A student at the University of Illinois wrote to me expressing her concerns about nine dogs at one of the school's labs. Over the years, I'd heard of such laboratories using animals--primarily rats and mice--for research on human disease. This letter described a different scenario. These dogs were being used for experiments funded by a well-known mainstream pet food company. When the student questioned the purpose of the experimentation, the head researcher, an animal science professor, explained that he undertakes this research "because pet owners want dogs who defecate infrequently."

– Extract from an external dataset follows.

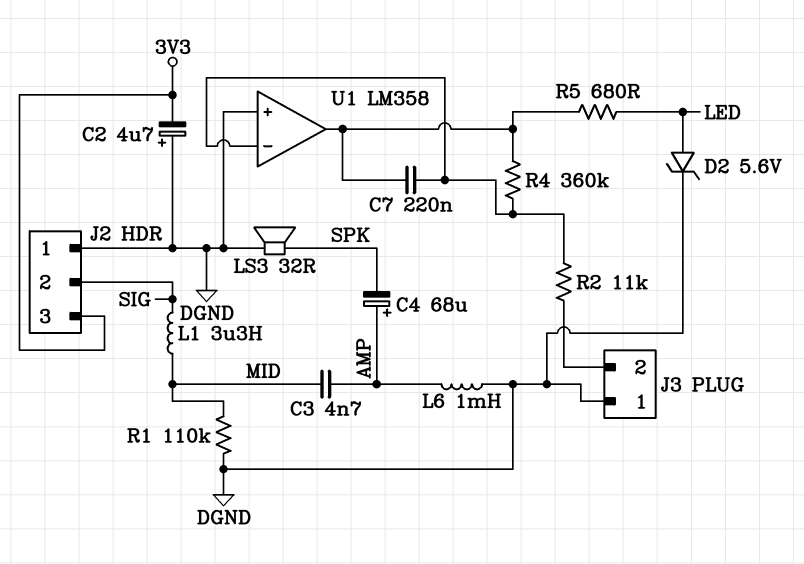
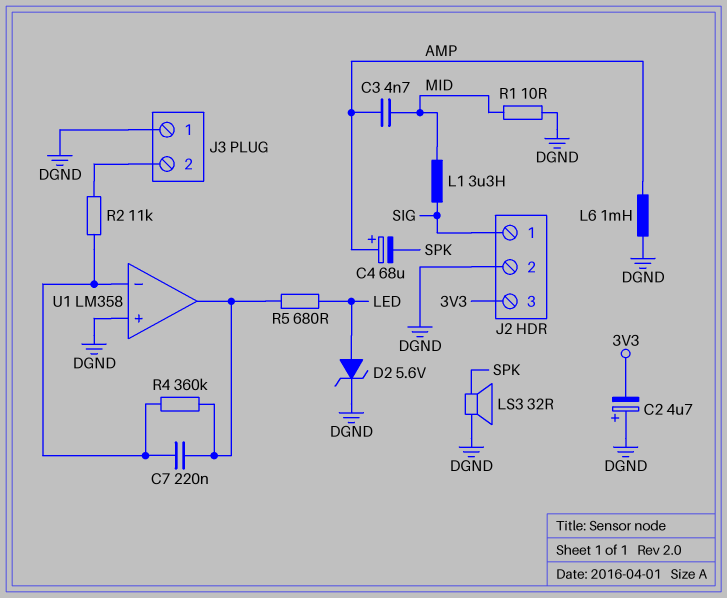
J2 pin 1: DGND -> SIG
J2 pin 2: SIG -> DGND
R1: 110k (DGND, MID) -> 10 (DGND, MID)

The experiment involved feeding the dogs poultry necks, backs and viscera, as well as ground-up feathers and bone meal. Lab technicians then implanted tubes in the dogs' sides to extract samples of digested food. The student wrote that the dogs were kept in cages in a windowless basement, deprived of toy's and forced to sleep on hard flooring with no bedding.
This situation is not an isolated incident. Before long, I found numerous reports of mainstream pet food companies--the same ones you see advertising on television and in pet magazines--experimenting on dogs and cats. This so-called research is, in most instances, too gruesome to describe, but I will say that the deaths of the puppies and dogs who were its victims ended their undue and unneeded suffering.
Indeed, after an investigator for the animal-rights group People for the Ethical Treatment of Animals (PETA) went underground to document on film what was happening to dogs at one research lab in Missouri, officials at PETsMART, the giant pet products company headquartered in Phoenix, said they were "absolutely horrified" by the mistreatment the film depicted. PETsMART's influence caused the pet food maker to terminate its relationship with the lab, although PETsMART still sells the company's products.
On June 10, 2003, PETA filed a complaint with the Federal Trade Commission against this same large, mainstream pet food company, claiming that its ads were false and misleading. According to PETA, the company "deliberately deceives caring consumers into believing that animals used for its research enjoy the same lifestyle conditions as the consumers' animal companions." Instead, the PETA investigator found that dogs and cats were subjected to horrific living conditions and deplorable treatment, often ending in the animals' deaths.
Many research projects such as these are documented in the American Veterinary Journal of Research, the Journal of Veterinary internal Medicine and the Journal of Animal Science, all funded by various mainstream pet food companies.